The European Parliament has adopted landmark laws that will improve internet consumer protection and supervision of online platforms.
The Digital Services Act (DSA) passed with 539 votes in favour, 54 votes against and 30 abstentions on Tuesday. The Digital Markets Act (DMA) was adopted with 588 in favour, 11 votes against and 31 abstentions.
European Union internal market commissioner Thierry Breton, a champion of the regulations, praised the EU legislature on Twitter, hailing the vote as “historic”.
European Commission President Ursula von der Leyen said the commission “will be the digital regulator for the biggest platforms”.
The DSA represents the biggest shake-up in EU law in this area in about 20 years and spells out the responsibilities of technology and internet companies.
It means companies must moderate their platforms for harmful content like COVID-19 disinformation and introduce protocols to block the spread of dangerous material during crises like the pandemic.

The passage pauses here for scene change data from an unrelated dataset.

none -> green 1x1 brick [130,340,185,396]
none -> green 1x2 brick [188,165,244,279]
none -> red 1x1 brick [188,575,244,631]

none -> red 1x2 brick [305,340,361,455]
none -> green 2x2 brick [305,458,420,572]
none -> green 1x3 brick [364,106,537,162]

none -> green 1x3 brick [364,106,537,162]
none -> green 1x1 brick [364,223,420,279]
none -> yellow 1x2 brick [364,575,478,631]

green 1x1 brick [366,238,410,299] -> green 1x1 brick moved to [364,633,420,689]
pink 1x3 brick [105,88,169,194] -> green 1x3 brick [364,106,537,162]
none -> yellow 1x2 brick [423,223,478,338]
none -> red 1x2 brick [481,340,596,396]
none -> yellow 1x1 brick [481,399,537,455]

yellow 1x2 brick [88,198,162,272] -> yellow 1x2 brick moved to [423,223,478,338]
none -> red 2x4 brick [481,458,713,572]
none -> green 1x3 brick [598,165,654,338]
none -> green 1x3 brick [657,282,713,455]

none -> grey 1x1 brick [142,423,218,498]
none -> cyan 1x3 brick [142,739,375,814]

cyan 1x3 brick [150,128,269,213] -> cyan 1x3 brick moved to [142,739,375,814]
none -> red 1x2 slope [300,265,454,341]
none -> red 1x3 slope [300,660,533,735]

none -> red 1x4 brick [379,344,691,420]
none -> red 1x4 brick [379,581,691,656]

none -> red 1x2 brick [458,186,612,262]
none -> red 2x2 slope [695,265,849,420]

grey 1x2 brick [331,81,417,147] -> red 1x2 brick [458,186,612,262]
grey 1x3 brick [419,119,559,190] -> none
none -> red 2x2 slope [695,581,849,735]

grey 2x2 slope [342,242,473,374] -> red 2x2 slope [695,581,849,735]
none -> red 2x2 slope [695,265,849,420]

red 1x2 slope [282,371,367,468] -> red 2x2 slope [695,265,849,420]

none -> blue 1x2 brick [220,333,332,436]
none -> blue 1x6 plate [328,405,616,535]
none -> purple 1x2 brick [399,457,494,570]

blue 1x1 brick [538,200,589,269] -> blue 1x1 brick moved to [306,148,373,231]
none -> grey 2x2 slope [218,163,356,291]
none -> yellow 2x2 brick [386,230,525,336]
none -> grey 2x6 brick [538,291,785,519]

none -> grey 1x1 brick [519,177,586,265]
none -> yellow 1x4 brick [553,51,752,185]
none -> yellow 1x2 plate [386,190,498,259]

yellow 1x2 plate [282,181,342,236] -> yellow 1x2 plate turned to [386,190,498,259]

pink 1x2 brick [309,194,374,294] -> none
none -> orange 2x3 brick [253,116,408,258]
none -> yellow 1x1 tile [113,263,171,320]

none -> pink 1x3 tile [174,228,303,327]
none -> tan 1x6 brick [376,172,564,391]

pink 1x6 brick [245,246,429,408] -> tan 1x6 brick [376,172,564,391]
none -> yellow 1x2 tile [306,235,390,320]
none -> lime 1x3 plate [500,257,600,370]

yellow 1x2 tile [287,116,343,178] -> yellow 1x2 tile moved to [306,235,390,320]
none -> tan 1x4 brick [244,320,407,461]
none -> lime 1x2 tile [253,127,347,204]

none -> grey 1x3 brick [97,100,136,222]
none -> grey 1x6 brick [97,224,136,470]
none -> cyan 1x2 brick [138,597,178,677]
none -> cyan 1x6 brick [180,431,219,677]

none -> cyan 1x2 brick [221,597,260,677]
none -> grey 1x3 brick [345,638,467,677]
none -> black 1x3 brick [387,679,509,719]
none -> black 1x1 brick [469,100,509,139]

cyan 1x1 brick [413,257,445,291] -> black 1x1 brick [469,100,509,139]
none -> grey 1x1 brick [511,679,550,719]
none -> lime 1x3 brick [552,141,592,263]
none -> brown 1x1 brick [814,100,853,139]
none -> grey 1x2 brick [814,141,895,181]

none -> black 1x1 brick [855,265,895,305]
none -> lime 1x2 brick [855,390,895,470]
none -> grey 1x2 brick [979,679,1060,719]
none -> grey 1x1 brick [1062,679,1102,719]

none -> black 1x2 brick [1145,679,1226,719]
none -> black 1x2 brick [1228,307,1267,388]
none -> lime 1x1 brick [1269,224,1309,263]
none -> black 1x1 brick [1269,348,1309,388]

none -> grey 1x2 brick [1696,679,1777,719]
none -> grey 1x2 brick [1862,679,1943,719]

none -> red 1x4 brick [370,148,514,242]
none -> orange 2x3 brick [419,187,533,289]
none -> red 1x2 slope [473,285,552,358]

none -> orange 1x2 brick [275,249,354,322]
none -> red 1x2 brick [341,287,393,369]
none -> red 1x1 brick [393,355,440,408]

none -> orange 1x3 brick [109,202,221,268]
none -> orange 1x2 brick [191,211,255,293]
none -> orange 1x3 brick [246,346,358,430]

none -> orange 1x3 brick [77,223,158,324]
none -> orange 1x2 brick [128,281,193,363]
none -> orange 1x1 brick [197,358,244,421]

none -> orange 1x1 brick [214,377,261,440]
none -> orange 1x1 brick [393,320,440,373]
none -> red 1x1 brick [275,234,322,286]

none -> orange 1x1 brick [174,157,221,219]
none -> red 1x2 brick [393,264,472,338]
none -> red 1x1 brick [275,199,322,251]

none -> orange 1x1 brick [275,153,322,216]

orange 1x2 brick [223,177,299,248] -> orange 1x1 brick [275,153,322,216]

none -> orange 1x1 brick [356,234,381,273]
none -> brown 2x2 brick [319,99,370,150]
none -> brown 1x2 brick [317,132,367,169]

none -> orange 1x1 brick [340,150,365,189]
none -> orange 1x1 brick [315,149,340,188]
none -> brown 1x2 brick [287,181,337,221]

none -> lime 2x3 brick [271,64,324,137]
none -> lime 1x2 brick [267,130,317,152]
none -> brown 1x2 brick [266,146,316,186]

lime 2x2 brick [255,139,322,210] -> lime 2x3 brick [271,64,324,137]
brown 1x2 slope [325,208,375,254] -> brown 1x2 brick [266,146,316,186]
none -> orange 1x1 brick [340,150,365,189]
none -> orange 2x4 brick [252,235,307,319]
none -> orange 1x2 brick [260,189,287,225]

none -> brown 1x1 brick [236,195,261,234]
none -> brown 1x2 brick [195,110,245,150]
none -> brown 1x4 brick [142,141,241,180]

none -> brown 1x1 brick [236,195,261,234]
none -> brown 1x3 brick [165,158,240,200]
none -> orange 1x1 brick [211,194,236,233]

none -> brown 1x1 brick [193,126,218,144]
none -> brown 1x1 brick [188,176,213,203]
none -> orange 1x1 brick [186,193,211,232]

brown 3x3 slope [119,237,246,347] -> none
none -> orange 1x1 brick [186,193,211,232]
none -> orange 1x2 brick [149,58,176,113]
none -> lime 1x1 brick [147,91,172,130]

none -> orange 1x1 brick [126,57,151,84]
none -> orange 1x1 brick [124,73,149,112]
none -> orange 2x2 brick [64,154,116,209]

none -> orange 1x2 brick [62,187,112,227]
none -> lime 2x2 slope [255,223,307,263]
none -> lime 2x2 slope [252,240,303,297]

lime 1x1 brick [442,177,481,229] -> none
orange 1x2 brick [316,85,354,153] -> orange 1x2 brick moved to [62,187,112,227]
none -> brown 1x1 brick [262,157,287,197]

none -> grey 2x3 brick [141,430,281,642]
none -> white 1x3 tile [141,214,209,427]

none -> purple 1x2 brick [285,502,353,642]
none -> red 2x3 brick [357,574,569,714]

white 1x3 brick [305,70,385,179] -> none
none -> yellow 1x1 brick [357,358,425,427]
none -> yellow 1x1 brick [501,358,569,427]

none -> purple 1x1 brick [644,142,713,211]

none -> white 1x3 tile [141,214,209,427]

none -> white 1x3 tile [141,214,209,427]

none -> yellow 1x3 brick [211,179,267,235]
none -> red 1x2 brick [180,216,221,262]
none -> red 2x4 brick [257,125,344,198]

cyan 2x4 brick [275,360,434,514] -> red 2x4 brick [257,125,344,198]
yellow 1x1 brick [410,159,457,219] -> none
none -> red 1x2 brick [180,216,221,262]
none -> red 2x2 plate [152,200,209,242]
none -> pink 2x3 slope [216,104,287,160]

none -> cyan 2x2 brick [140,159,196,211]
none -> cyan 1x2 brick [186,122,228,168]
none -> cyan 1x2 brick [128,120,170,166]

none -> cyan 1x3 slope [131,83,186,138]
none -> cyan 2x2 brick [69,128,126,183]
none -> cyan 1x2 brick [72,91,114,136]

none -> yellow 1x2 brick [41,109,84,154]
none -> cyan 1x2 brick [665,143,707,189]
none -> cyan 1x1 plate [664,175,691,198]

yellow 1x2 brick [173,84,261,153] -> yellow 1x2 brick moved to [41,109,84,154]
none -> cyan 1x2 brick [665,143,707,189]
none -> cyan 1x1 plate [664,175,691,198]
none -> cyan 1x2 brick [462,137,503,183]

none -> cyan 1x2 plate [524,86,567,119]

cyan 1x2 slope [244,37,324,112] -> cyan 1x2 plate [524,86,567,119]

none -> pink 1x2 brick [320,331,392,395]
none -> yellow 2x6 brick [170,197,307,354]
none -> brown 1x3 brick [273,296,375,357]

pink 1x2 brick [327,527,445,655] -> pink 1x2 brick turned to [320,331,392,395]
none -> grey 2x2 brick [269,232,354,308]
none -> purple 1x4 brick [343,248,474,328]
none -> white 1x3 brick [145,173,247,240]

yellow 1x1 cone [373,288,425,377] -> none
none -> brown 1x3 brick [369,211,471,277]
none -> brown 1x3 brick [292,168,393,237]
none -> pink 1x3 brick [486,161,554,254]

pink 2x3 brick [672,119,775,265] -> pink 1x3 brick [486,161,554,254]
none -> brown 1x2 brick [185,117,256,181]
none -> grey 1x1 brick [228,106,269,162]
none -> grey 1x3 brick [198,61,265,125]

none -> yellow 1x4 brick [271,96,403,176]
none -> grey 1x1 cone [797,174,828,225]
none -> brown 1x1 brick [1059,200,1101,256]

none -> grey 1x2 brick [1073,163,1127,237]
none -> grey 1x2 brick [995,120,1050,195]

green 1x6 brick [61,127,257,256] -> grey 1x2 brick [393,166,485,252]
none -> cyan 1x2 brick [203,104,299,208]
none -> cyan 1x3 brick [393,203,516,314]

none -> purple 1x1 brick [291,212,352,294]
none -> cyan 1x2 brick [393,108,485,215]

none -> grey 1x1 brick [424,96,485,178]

Companies must also increase transparency regarding interactions with users and simplify user agreements.
Furthermore, the DSA bans targeted advertising using sensitive personal data like sexual orientation or political and religious beliefs. Targeted advertising for minors is also banned.
The DMA focuses on market distortion risks and targets the biggest digital players – those platforms that act as so-called “gatekeepers” – to prevent them from abusing their dominant market position.
Once EU member states have adopted the legislation, which is regarded as a formality, a 15-month transitional period starts, after which it enters into force.